Segment Start: Extracted text
THE CHINA BANKING CORPORATION, PLAINTIFF AND APPELLEE, VS. THE COLLECTOR OF INTERNAL REVENUE, DEFENDANT AND APPELLANT.

D E C I S I O N

JOHNSON, J.:

This  appeal presents a question  of first  impression  in this jurisdiction.   The question  is:  Are the average daily amounts of balances of deposits of money resulting from the clearances between the banks in the Philippine Islands, subject to  the payment by check or draft, or represented by certificates  of deposit, or otherwise, subject to the tax of one-eighteenth of 1 per centum each month provided for in paragraph (b), section 1499 of Act No. 2711  (Administrative Code) ?  The same question may be put in another way:  Are such balances subject  to payment by  check or draft?  The facts in the present case  are  not  disputed and may be stated as follows:

During  the first semester of the year  1923 the amount of the averages of the daily balances due from the China Banking Corporation to other local banks,  as the result of transactions  between said banks, was P2,139,242.34. Upon that amount the  Collector  of  Internal Revenue demanded the payment of the tax provided for in paragraph (b)  of said section  1499,  which amounted  to P1,187.47, which the China Banking Corporation paid under protest.

The present action was brought for the purpose of re- covering said  tax.  The question was  submitted to the Honorable Pedro  Concepcion, one  of the judges of the Court of First Instance of the City of Manila, and by him decided that said tax had been illegally collected, and the amount was ordered to be repaid.  From that  judgment the defendant  appealed, and now contends that  the lower court committed an error in holding that the sum  of the monthly averages of the daily  bank balances in the possession of the plaintiff credited to the other local banks, as  a result of the banking operations described  in the first paragraph of the agreed statement of facts, does not constitute deposits within the meaning of  paragraph (b) of section 1499  of the  Administrative Code as amended by Act No. 3199.

It may  be noted at the outset  that Act No. 3199 in no way  affects  the  question  presented.   Said  amendment refers to paragraph (d) of section 1499 only and has no reference  whatever to  said paragraph (b).   By reference to said paragraph  (b)  we find that a tax of one-eighteenth of 1 per centum may be collected "upon the average amount of deposits (in the banks) of money, subject to payment by check or draft, or represented by certificates of deposit or  otherwise."  It will be noted that said deposits of money, in order to be subject to the tax, must be "subject to payment by check or  draft, or represented by certificates of deposit or otherwise."   There is no contention that the deposits in question were represented by certificates of deposit.  We may deal, therefore,  with the  deposits of money subject to  payment by  check  or draft.  If the deposits of money are not subject to payment  by check or draft, then said deposits are not subject to the tax imposed by said paragraph (b).
Segment End: Extracted text
Segment Start: Data extract
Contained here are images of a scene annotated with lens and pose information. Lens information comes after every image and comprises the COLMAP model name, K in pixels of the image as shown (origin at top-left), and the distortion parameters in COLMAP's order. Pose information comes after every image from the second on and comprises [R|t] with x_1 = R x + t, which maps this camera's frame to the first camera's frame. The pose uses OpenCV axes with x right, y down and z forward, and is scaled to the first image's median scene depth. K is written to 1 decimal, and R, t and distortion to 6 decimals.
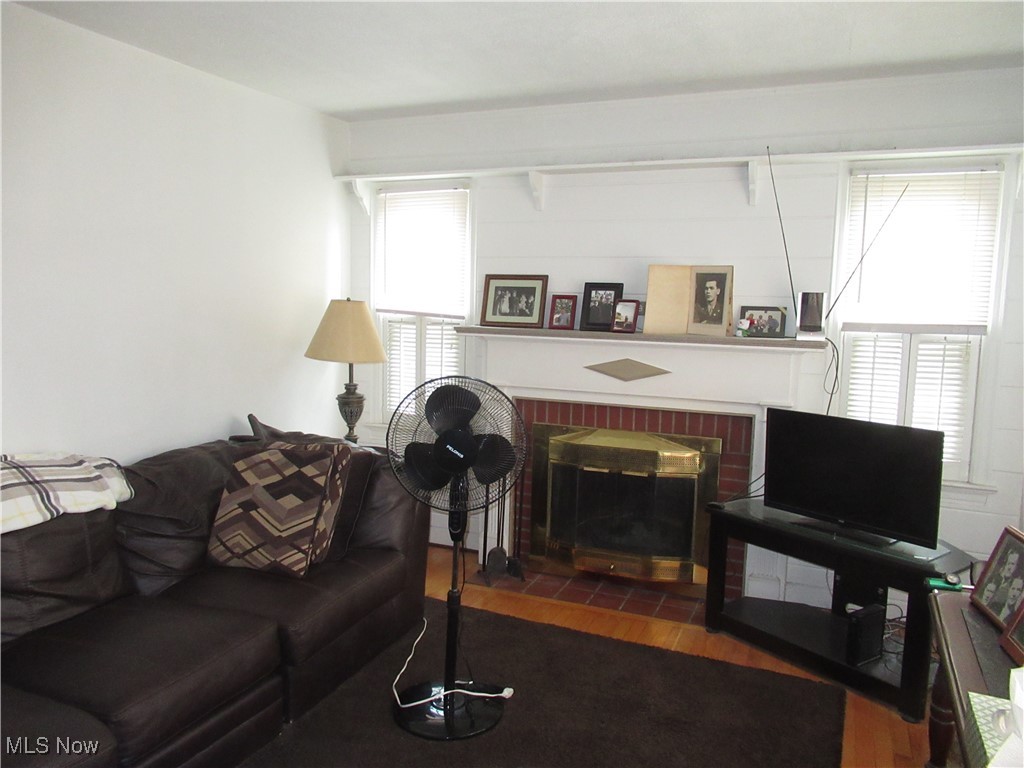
lens RADIAL K [[789.6, 0, 508.0], [0, 789.6, 382.6], [0, 0, 1]] dist [0.024571, 0.005212]
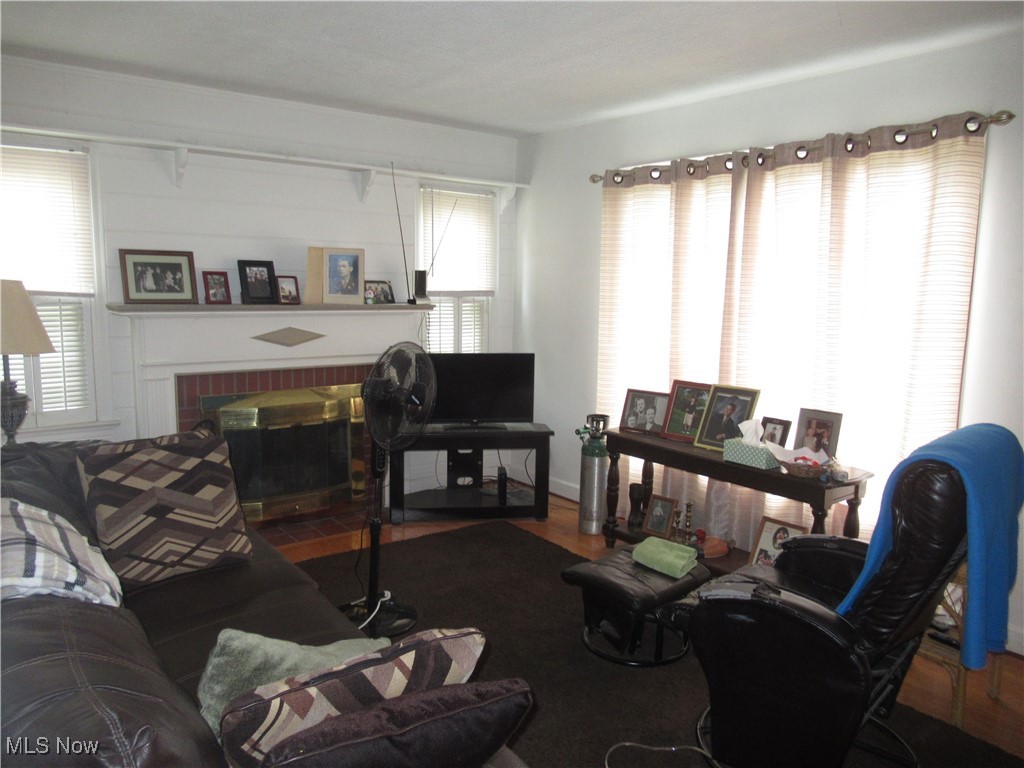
lens RADIAL K [[789.6, 0, 507.5], [0, 789.6, 385.2], [0, 0, 1]] dist [0.024571, 0.005212]
pose [[0.473780, -0.130747, 0.870883, -0.702038], [0.090269, 0.990918, 0.099660, -0.031874], [-0.876004, 0.031397, 0.481280, 0.163259]]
Segment End: Data extract
● Tasks
• A. In the China Banking Corporation decision, how much tax did the bank pay under protest?
• B. Extend the China Banking Corporation decision, starting after its last sentence.
The lines are not used by any task.

● Exercise results
• A. P1,187.47

• B.
The deposits  in question  represent  the average  daily balances of the plaintiff bank in its transactions with other banks.  Said alleged deposits  arose in the following manner according to the agreed statement of facts.  A draws a  check, for example,  upon  his  bank,  the International Banking Corporation, payable to B, for P1,000, dated September 1, 1926.  B presents said check for collection to his bank, the China Banking Corporation, on the same date. B may either receive the P1,000 from his bank in cash, or have the same passed to his credit.  If he receives the cash on his check, then the amount of the deposits of the China Banking Corporation for September 1 is reduced by P1,000, which reduction would diminish the daily  or monthly average deposits of said banking corporation.  If he decides to have the check passed to his credit,  then in that case the amount of the deposits of the China Banking Corporation would neither be increased nor diminished, for the reason that it has not yet received the cash on said check from the International Banking Corporation.   It is purely a paper transaction of September  1.

It is admitted by the agreed statement of facts that it is the custom of the plaintiff as well as of the other banks, under transactions such as we have related, not to present A's check to the  bank upon which it is drawn until the following morning or, in our example, September 2,  when the actual cash is paid by the International Banking Corporation upon  said check  to the  China Banking' Corporation.  Until  the  P1,000 in  our example is actually transferred from the  International Banking Corporation to the China Banking Corporation, is the  deposit of the latter increased and that of the International Banking Corporation decreased?   During all  of the day of September 1 in our example the P1,000 in question is still charged to the daily balances of the International Banking Corporation. The P1,000  is still a deposit in the International Banking Corporation.  If  the  theory  of the appellant  is  tenable, then the same P1,000 is chargeable to the average daily deposits  of  the  appellee as well as to the International Banking Corporation.  It must result therefore that the P1,000 in question is charged to both banks for September 1, which would result  in a double taxation  of the P1,000. That result  was  certainly not intended by the Legislature.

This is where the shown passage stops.